2.10 Tinjauan Agama Tentang Perawatan Paliatif
Agama merupakan sistem yang mengatur tata keimanan (kepercayaan) dan
peribadatan kepada Tuhan Yang Maha kuasa serta tata kaidah yang berhubungan
dengan pergaulan manusia dan manusia serta lingkungannya. (Kamus Besar
Bahasa Indonesia).
2.10.1 Peran agama dalam pealiative care
1. Sebagai spiritual nourishment dan pencegahan penyakit. (Hawari)

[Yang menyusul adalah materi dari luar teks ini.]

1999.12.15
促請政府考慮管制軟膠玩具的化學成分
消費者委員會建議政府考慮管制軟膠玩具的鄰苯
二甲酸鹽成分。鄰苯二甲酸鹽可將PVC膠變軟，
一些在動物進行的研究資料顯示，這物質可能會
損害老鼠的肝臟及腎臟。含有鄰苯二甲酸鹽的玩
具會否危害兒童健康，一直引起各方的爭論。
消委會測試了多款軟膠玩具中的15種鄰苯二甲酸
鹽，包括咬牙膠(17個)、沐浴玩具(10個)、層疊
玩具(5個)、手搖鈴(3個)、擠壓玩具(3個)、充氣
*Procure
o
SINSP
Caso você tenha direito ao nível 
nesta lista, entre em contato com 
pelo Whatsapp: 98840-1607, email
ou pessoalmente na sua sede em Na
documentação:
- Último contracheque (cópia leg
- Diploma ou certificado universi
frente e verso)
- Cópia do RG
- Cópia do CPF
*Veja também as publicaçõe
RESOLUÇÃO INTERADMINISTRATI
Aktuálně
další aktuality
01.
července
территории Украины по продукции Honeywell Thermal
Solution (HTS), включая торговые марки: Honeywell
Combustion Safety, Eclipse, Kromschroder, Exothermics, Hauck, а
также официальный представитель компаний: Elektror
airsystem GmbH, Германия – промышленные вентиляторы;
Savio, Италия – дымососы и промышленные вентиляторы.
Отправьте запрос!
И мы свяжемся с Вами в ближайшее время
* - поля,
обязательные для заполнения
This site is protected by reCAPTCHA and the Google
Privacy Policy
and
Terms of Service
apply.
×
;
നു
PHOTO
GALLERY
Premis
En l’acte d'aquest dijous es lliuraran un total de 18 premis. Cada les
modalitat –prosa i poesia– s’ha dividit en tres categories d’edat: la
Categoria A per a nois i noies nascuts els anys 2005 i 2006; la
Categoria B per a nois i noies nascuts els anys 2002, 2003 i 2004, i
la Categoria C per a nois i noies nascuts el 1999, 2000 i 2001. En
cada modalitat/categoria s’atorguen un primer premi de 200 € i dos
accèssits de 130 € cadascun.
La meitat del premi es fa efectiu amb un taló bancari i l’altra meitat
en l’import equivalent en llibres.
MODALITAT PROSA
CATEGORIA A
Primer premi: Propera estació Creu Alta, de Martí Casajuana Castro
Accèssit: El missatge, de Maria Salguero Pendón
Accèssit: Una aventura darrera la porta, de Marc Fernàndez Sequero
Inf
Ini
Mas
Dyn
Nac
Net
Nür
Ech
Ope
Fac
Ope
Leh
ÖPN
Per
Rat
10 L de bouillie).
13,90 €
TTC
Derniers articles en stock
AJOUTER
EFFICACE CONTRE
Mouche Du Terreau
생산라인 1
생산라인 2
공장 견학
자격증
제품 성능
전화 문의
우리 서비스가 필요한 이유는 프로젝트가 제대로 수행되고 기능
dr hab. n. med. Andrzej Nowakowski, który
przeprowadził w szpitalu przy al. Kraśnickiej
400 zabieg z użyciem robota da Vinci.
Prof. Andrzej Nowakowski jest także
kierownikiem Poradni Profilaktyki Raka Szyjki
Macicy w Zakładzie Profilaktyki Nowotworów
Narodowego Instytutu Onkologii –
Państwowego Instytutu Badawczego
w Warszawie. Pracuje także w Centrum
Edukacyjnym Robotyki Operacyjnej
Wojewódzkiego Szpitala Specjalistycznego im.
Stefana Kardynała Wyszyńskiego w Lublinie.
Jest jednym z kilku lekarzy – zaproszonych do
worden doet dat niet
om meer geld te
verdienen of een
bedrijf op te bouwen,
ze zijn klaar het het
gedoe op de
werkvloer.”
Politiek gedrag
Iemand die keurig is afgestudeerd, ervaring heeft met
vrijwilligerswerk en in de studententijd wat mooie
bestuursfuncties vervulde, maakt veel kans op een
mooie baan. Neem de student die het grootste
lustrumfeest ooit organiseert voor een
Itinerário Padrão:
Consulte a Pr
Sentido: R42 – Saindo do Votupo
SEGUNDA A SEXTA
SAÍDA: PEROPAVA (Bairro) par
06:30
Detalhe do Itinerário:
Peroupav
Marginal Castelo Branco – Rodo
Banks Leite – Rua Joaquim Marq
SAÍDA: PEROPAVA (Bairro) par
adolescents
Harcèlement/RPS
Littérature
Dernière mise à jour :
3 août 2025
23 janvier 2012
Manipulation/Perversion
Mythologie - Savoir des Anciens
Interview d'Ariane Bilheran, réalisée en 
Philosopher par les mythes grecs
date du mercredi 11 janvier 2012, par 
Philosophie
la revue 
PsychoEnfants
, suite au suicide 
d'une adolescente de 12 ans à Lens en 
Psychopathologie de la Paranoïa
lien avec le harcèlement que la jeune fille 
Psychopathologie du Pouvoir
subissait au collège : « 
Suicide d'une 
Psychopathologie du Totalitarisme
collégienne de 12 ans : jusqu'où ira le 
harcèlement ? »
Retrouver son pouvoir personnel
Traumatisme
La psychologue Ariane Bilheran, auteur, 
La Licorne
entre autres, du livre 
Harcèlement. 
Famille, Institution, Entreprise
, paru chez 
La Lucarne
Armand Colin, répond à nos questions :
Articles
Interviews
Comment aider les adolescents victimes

2. Sebagai mekanisme koping dan factor yg berkontribusi dalm pemulihan
pasien. (Narayasamy)
3. Sbg sumber penyembuhan (healing) bagi pasien terminal. (Mok, Wong dan
Wong)
2.10.2 Perspektif masing-masing agama mengenai ajal dan musibah
1. Islam
Tiga manfaat musibah (sakit) merupakan sebagai penghapus dosa, sebagai
ujian kesabaran, tangga untuk mencapai derajat yang lebih tinggi di sisi Allah
SWT.
2. Kristen
Makna penderitaan merupakan sebagai karunia, merupakan bagian dari orang
Kristen, suatu yang bahagia, memiliki maksud tujuan tertentu, bersifat sementara
& diakhiri dengan berkat.
3. Budha
Makna kematian untuk menyadarkan setiap manusia akan akhir
kehidupannya, bahwa betapa tinggi pun tempatnya, apapun bantuan teknologi atau
ilmu kedokteran yang dimilikinya, pada akhirnya tetap harus mengalami hal yang
sama yaitu di dalam kubur atau menjadi segenggam debu.
4. Hindu
Kematian adalah hal yang sangat penting yang menentukan arti kehidupan
seseorang, jadi harus selalu mengingat Tuhan menjelang ajal sehingga mampu
menghantarkan ke tempat yang indah dalam spiritual.